### Source extract
We collected specific syndromic groups daily from a community-based enhanced sentinel surveillance system named “Sentinel Plus,” which has been designed for the early detection of aberrations of epidemics in clinics and community hospitals since June 2018 []. After November 2020, Sentinel Plus monitors expanded the syndromic groups from 23 to 34 syndromes owing to the COVID-19 pandemic. The specific International Classification of Diseases, 10th Revision (ICD-10) diagnoses from the hospital information systems of participating clinics and community hospitals were computed on-site and aggregated into 34 syndromic groups and 7 age groups without any patient identifiers. The aggregated data were then sent to Sentinel Plus through a secure channel.

### What this task involves
According to the surveillance-system passage, how many syndromic groups did Sentinel Plus monitor before and after November 2020? The listing that follows has no connection to the surveillance-system passage.

### Data segment
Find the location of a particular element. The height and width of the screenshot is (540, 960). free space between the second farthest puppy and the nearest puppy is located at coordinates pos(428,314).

### Response area
It expanded from 23 to 34 syndromes.